- **Record set**:
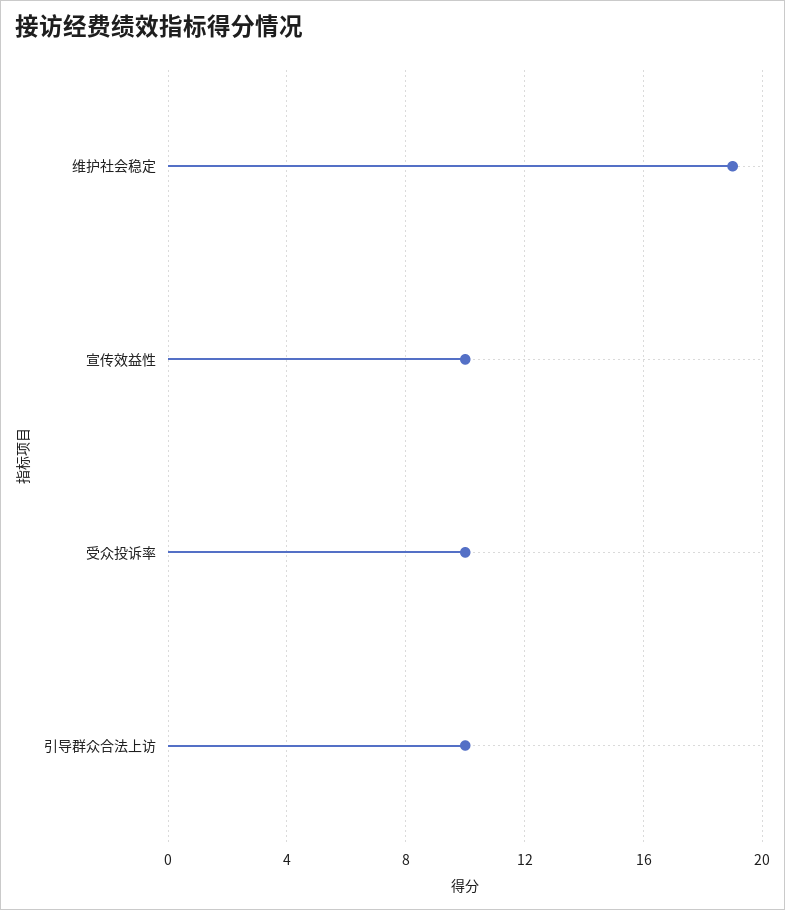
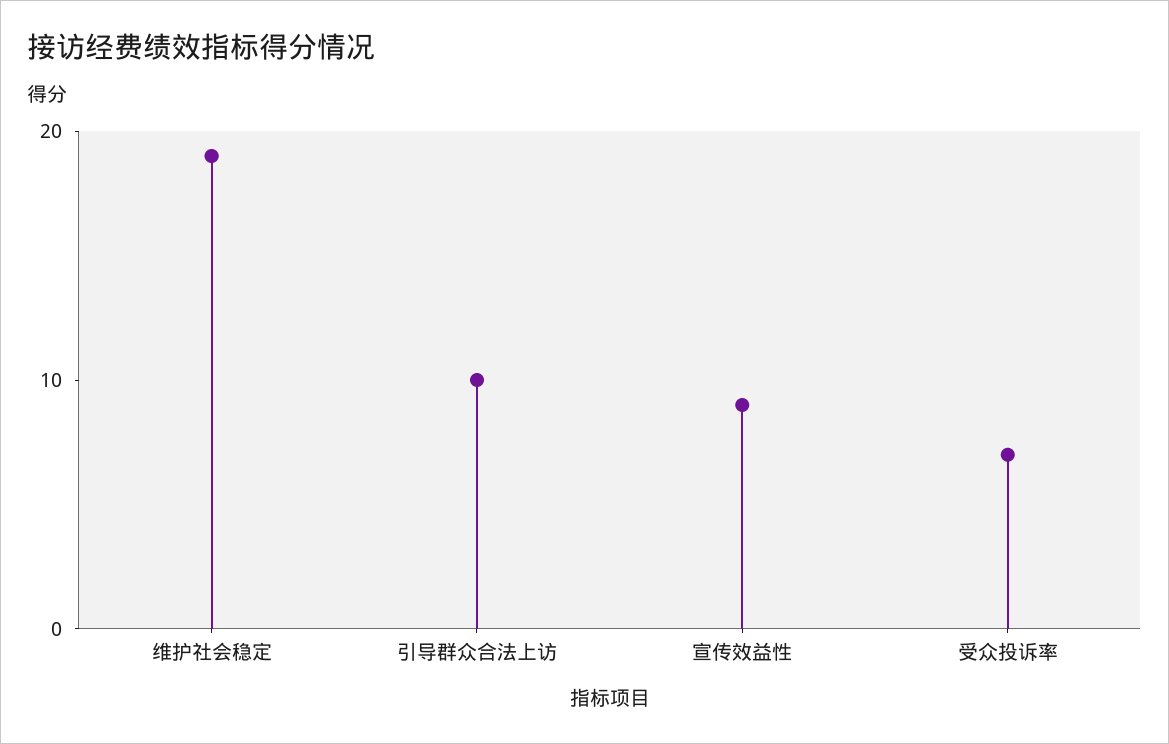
  {
    "维护社会稳定": 19,
-   "宣传效益性": 10,
+   "宣传效益性": 9,
-   "受众投诉率": 10,
+   "受众投诉率": 7,
    "引导群众合法上访": 10
  }

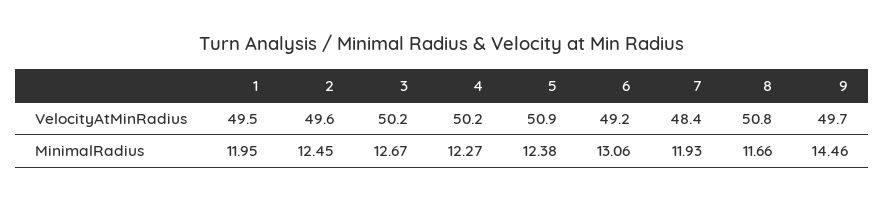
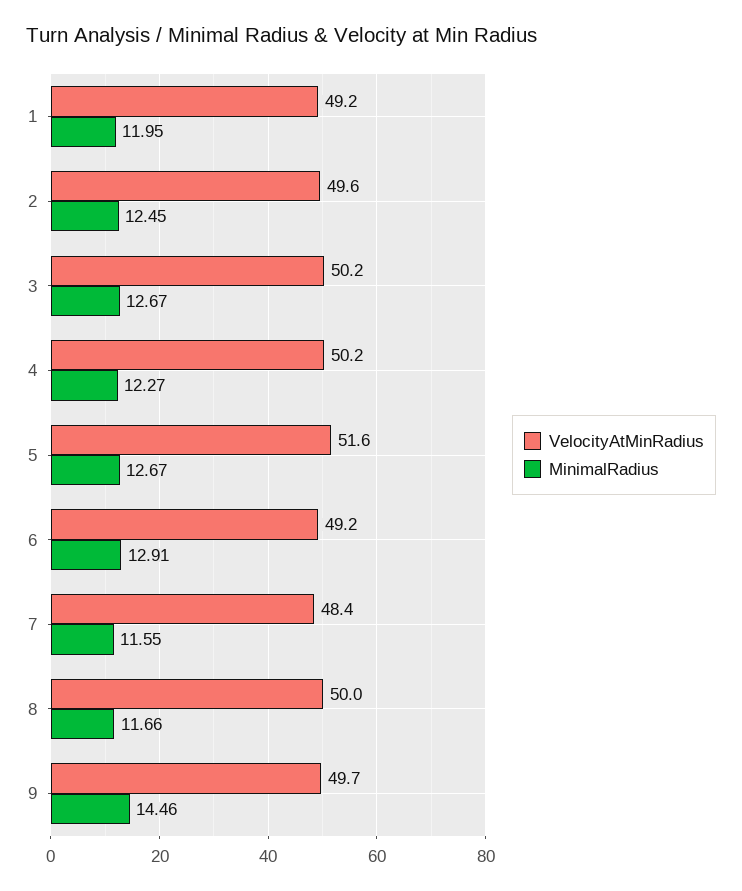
  {
    "VelocityAtMinRadius": {
-     "1": 49.5,
+     "1": 49.2,
      "2": 49.6,
      "3": 50.2,
      "4": 50.2,
-     "5": 50.9,
+     "5": 51.6,
      "6": 49.2,
      "7": 48.4,
-     "8": 50.8,
+     "8": 50,
      "9": 49.7
    },
    "MinimalRadius": {
      "1": 11.95,
      "2": 12.45,
      "3": 12.67,
      "4": 12.27,
-     "5": 12.38,
+     "5": 12.67,
-     "6": 13.06,
+     "6": 12.91,
-     "7": 11.93,
+     "7": 11.55,
      "8": 11.66,
      "9": 14.46
    }
  }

- **Task to complete**:
Apart from the pictures, set down all the entries above exactly.

- **Problem solution**:
  {
    "维护社会稳定": 19,
-   "宣传效益性": 10,
+   "宣传效益性": 9,
-   "受众投诉率": 10,
+   "受众投诉率": 7,
    "引导群众合法上访": 10
  }

  {
    "VelocityAtMinRadius": {
-     "1": 49.5,
+     "1": 49.2,
      "2": 49.6,
      "3": 50.2,
      "4": 50.2,
-     "5": 50.9,
+     "5": 51.6,
      "6": 49.2,
      "7": 48.4,
-     "8": 50.8,
+     "8": 50,
      "9": 49.7
    },
    "MinimalRadius": {
      "1": 11.95,
      "2": 12.45,
      "3": 12.67,
      "4": 12.27,
-     "5": 12.38,
+     "5": 12.67,
-     "6": 13.06,
+     "6": 12.91,
-     "7": 11.93,
+     "7": 11.55,
      "8": 11.66,
      "9": 14.46
    }
  }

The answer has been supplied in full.